GSK receives authorisation in the EU for breast cancer drug Tyverb (lapatinib)

GlaxoSmithKline (GSK) says the European Commission has granted a conditional marketing authorisation for Tyverb (lapatinib), the firstoral, small molecule dual targeted therapy, for all 27 European Union (EU) member states.

Lapatinib, in combination with capecitabine, is indicated for the treatment of patients with advanced or metastatic breast cancer whose tumours overexpress ErbB2 (HER2). Patients should have progressive disease following prior therapy, which must include anthracyclines and taxanes, and therapy with trastuzumab in the metastatic setting.
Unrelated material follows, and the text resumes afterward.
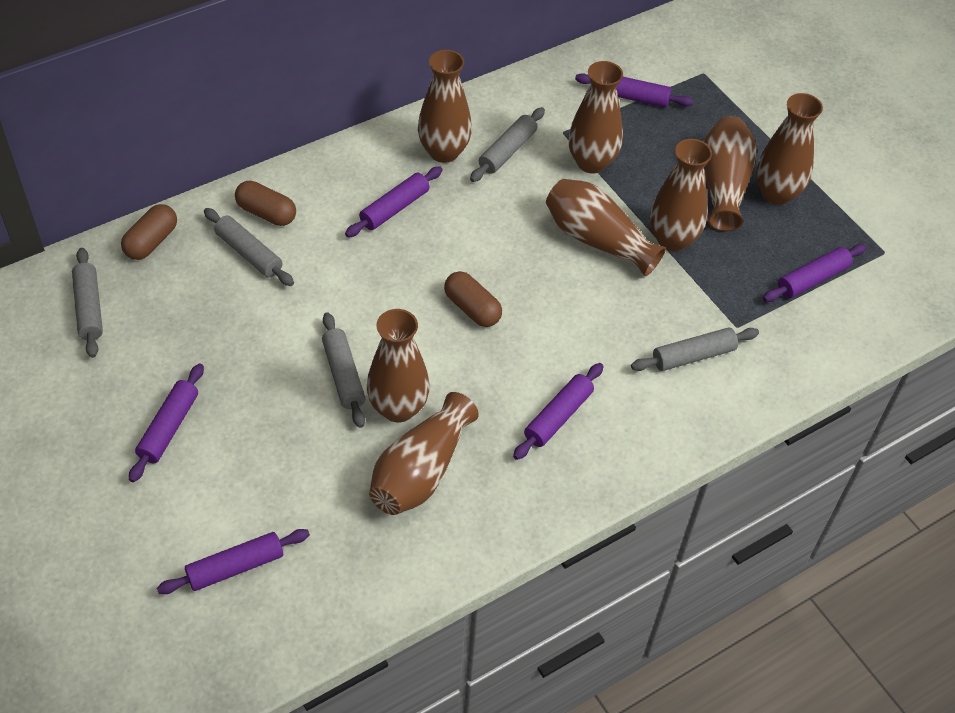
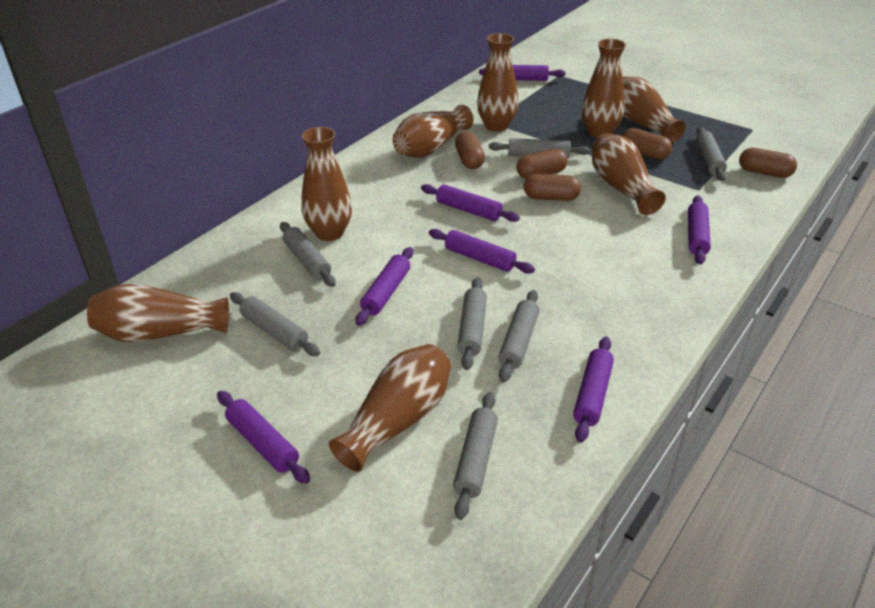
brown capsule: 3 -> 5
grey rolling pin: 5 -> 7
purple rolling pin: 6 -> 7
Today's news means that GSK is able to make lapatinib available in the EU (subject to market access requirements) and the company is currently working with local regulatory authorities to ensure lapatinib is available to eligible patients as soon as possible.

Lapatinib has a novel mechanism of action that is different from current licensed targeted therapies for ErbB2-positive disease. It is a small molecule that is administered orally and works by getting inside the cancer cell and inhibiting two receptor proteins - the tyrosine kinase components of the ErbB1 and ErbB2 receptors. The signalling of these receptors is responsible for tumour growth and proliferation.

"Lapatinib will play a valuable role in treating this especially aggressive form of advanced breast cancer, with the added benefit of convenience being a pill rather than needing intravenous administration. said professor David Cameron, co-principle investigator of the Phase III trial.